Monday, September 1, 2008

I saw white people!

So I'm at the university in one of the english department offices. Outside it's about 75 degrees out and there are people EVERYWHERE. Today is the first day all the students are on campus. It is like going to college in ths US, most people have their parents with them and are moving all sorts of stuff into the dorms. It's a madhouse. In the last ten minutes I've heard a chinese pop song, n'sync's bye bye bye, backstreet boys' larger than life, and that annoying song about a tattoo, all played over the loudspeakers outside. Apparently China never left the boyband scene behind...

Yesterday I ventured out on my own to downtown Harbin. It was overcast and sprinkly when I left but I had high hopes it wouldn't rain on me. I took the local bus to its final destination, about a half an hour away in the downtown area. Downtown Harbin is pretty big, there really isn't one major central point. On the way we went through a more rural area once we turned off university street (where my school is). I need to find a map of the city because I'm still not sure geographically where I am in relation to the city I know I'm to the north, because we crossed the river, but that's about it.

There's a big river that runs along the northern part of downtown, the Songhua river. Last time I was in Harbin, June of 2006, there was juuust a trickle of water running through, and there were people selling stuff and flying kites all ove rthe riverbed. August is generally wetter, and this time there was plenty of water. In November of 2005 there was an explosion of a chemical plant that sent a slick of benzene down the river, including the center of Harbin. Benzene isn't good to drink. Ever. Since the city gets a lot of its water from the Songhua, they had to shut down the water to the city for four days. Eew. Yesterday I saw a couple people using nets to fish in the river. Thaaat makes me mildly uncomfortable.

So I made it on the bis downtown, and luckily remembered to note the name of the bus stop so I might have some chance of getting back there. I took a cab to Heilongjiang Institute of Technology, pretty much the biggest university in the city. I was going off a tip from my friend Charlie that there was a big place to buy DVDs in the basement of an electronics place across the street. I found it and bought some lost and the office. Score one for me. The cab driver on the way there kept talking to me. I understood very little of what he said, but I tried really hard. I answered a few of his questions, but the rest of the time just smiled and nodded. I've got a lot of work to do with this language thing.

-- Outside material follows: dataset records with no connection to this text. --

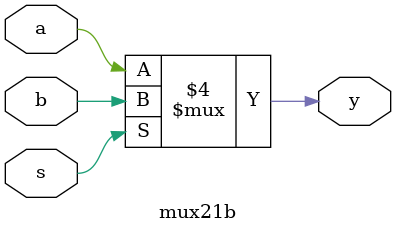
<source format=v>
module mux21b(
  input wire a,
  input wire b,
  input wire s,
  output reg y
);

  always @ (a,b,s)
  if (s == 0)
    y = a;
  else
	y = b;

endmodule
</source>
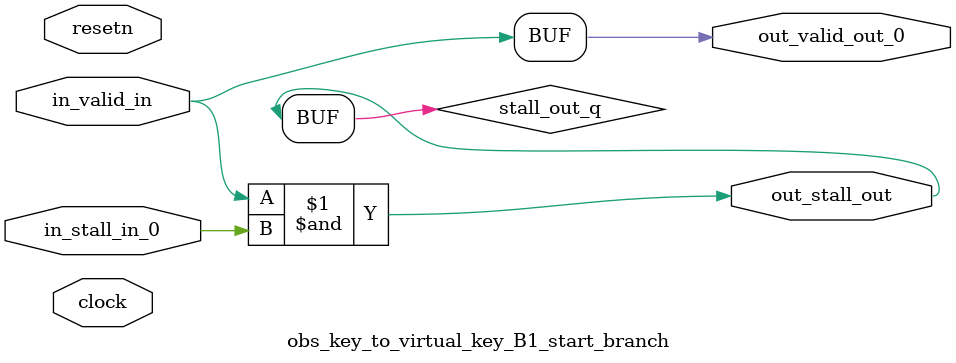
<source format=sv>



(* altera_attribute = "-name AUTO_SHIFT_REGISTER_RECOGNITION OFF; -name MESSAGE_DISABLE 10036; -name MESSAGE_DISABLE 10037; -name MESSAGE_DISABLE 14130; -name MESSAGE_DISABLE 14320; -name MESSAGE_DISABLE 15400; -name MESSAGE_DISABLE 14130; -name MESSAGE_DISABLE 10036; -name MESSAGE_DISABLE 12020; -name MESSAGE_DISABLE 12030; -name MESSAGE_DISABLE 12010; -name MESSAGE_DISABLE 12110; -name MESSAGE_DISABLE 14320; -name MESSAGE_DISABLE 13410; -name MESSAGE_DISABLE 113007; -name MESSAGE_DISABLE 10958" *)
module obs_key_to_virtual_key_B1_start_branch (
    input wire [0:0] in_stall_in_0,
    input wire [0:0] in_valid_in,
    output wire [0:0] out_stall_out,
    output wire [0:0] out_valid_out_0,
    input wire clock,
    input wire resetn
    );

    wire [0:0] stall_out_q;


    // stall_out(LOGICAL,6)
    assign stall_out_q = in_valid_in & in_stall_in_0;

    // out_stall_out(GPOUT,4)
    assign out_stall_out = stall_out_q;

    // out_valid_out_0(GPOUT,5)
    assign out_valid_out_0 = in_valid_in;

endmodule

</source>
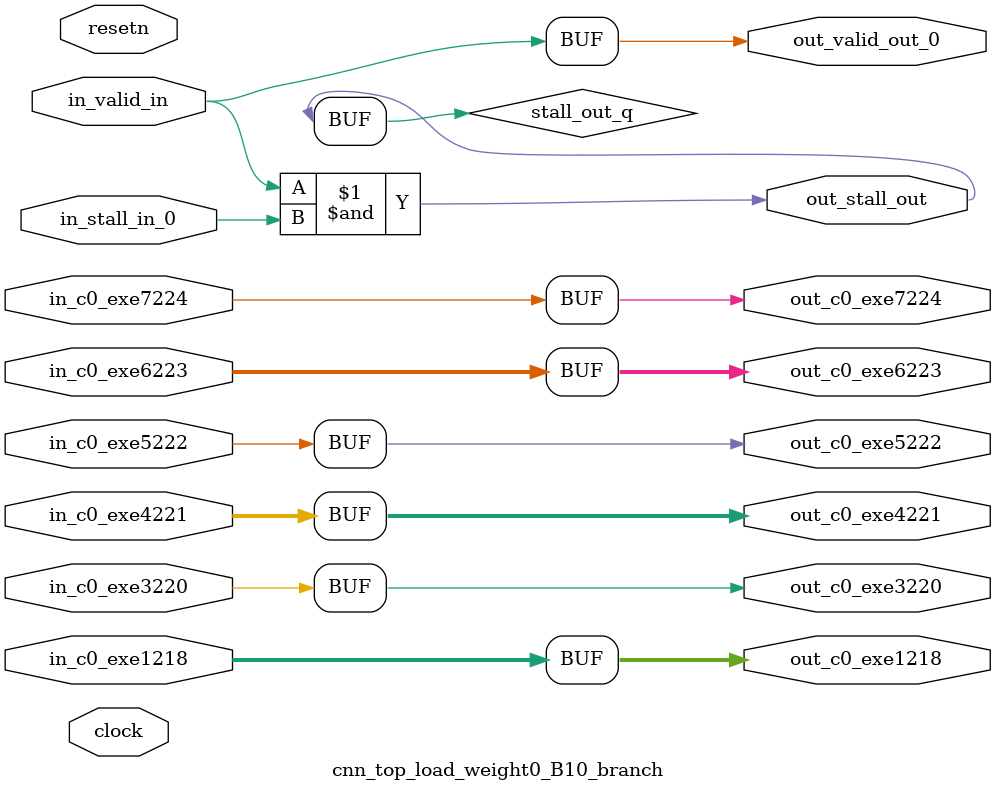
<source format=sv>



(* altera_attribute = "-name AUTO_SHIFT_REGISTER_RECOGNITION OFF; -name MESSAGE_DISABLE 10036; -name MESSAGE_DISABLE 10037; -name MESSAGE_DISABLE 14130; -name MESSAGE_DISABLE 14320; -name MESSAGE_DISABLE 15400; -name MESSAGE_DISABLE 14130; -name MESSAGE_DISABLE 10036; -name MESSAGE_DISABLE 12020; -name MESSAGE_DISABLE 12030; -name MESSAGE_DISABLE 12010; -name MESSAGE_DISABLE 12110; -name MESSAGE_DISABLE 14320; -name MESSAGE_DISABLE 13410; -name MESSAGE_DISABLE 113007; -name MESSAGE_DISABLE 10958" *)
module cnn_top_load_weight0_B10_branch (
    input wire [31:0] in_c0_exe1218,
    input wire [0:0] in_c0_exe3220,
    input wire [31:0] in_c0_exe4221,
    input wire [0:0] in_c0_exe5222,
    input wire [31:0] in_c0_exe6223,
    input wire [0:0] in_c0_exe7224,
    input wire [0:0] in_stall_in_0,
    input wire [0:0] in_valid_in,
    output wire [31:0] out_c0_exe1218,
    output wire [0:0] out_c0_exe3220,
    output wire [31:0] out_c0_exe4221,
    output wire [0:0] out_c0_exe5222,
    output wire [31:0] out_c0_exe6223,
    output wire [0:0] out_c0_exe7224,
    output wire [0:0] out_stall_out,
    output wire [0:0] out_valid_out_0,
    input wire clock,
    input wire resetn
    );

    wire [0:0] stall_out_q;


    // out_c0_exe1218(GPOUT,10)
    assign out_c0_exe1218 = in_c0_exe1218;

    // out_c0_exe3220(GPOUT,11)
    assign out_c0_exe3220 = in_c0_exe3220;

    // out_c0_exe4221(GPOUT,12)
    assign out_c0_exe4221 = in_c0_exe4221;

    // out_c0_exe5222(GPOUT,13)
    assign out_c0_exe5222 = in_c0_exe5222;

    // out_c0_exe6223(GPOUT,14)
    assign out_c0_exe6223 = in_c0_exe6223;

    // out_c0_exe7224(GPOUT,15)
    assign out_c0_exe7224 = in_c0_exe7224;

    // stall_out(LOGICAL,18)
    assign stall_out_q = in_valid_in & in_stall_in_0;

    // out_stall_out(GPOUT,16)
    assign out_stall_out = stall_out_q;

    // out_valid_out_0(GPOUT,17)
    assign out_valid_out_0 = in_valid_in;

endmodule

</source>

Then I took a cab to Zhongyang Dajie, which is the major touristy-esque street in Harbin. In 2006 the DIS stayed at a hotel on that street, and I was excited to recognize where I was even a little bit. I was even more excited to eat stuff on a stick outside the hotel, since that's pretty much how we lived while we were here. I think mine was chicken on the stick. I saw some squid on a stick, but I wasnt feeling quiiite that adventurous just yet. I saw five white people there! Just in passing though. And one chinese guy asked me, in russian, if I was russian. I think I answered him with the funny look on my face. Oops. Then I walked down to the river at the end of the street, and where they have a monument to the people who saved the city from flooding a couple times. Then I went for a leisurely stroll along the riverbank in Stalin Park. Enough said.

Then it started to rain. I ducked into a building where the second and third floors are a Walmart (they're everywhere- this is the same Walmart I helped Kim buy a new digital camera at a couple years ago!), and bought a shiny purple umbrella. I had been told the bus number that would take me back to the bus I needed from Zhongyang Dajie, and after wandering up and down the street a bit I found the right one, and the right direction. It was raining a lot harder when I got off at the stop where my bus was, and I couldn't find the stop to get on it. Since it was the end of the line, the place to get on wasn't exactly where I got off. Not even just across the street. Then the skies opened, the intersections flooded, and I was a wet panda. I stepped in a puddle up to my ankles, I'll probably get SARS. Oh well. I eventually spied one of the busses and followed it until it stopped for people to get on, and I made it safely back to the hotel just in time to get my bag! Now I have my cellphone charger and my pants and my sneakers and I'm wicked happy about that.

Today I have to go pick out a book for my classes. I thought they had one for me, as did Kelly, unti today when we went to get it and they told us I had to find one. So we're going back downtown to a bookstore to find a book. This time I won't be alone, and it's not raining. Huzzah. Maybe I'll try that squid on a stick...

2 comments:

Stephanie/Sproffee said...

Yay China adventures.

I miss Harbin. This place is REALLY western. And there are a lot of foreigners here.

It's nice to read your journal and remember the places you are talking about. I know exactly which DVD store you went to. So much of my money was spent there. :-)

*hugs!8

kimmieb said...

yay for taking tons of chinese money out of atms and sprinting to walmart to buy a digital camera! aaand stuff on a stick rox my sox... except i don't think i actually ever had anything on a stick except the 1yuan pops. you should get one of those too! aaah i wanna visit so bad! darn school.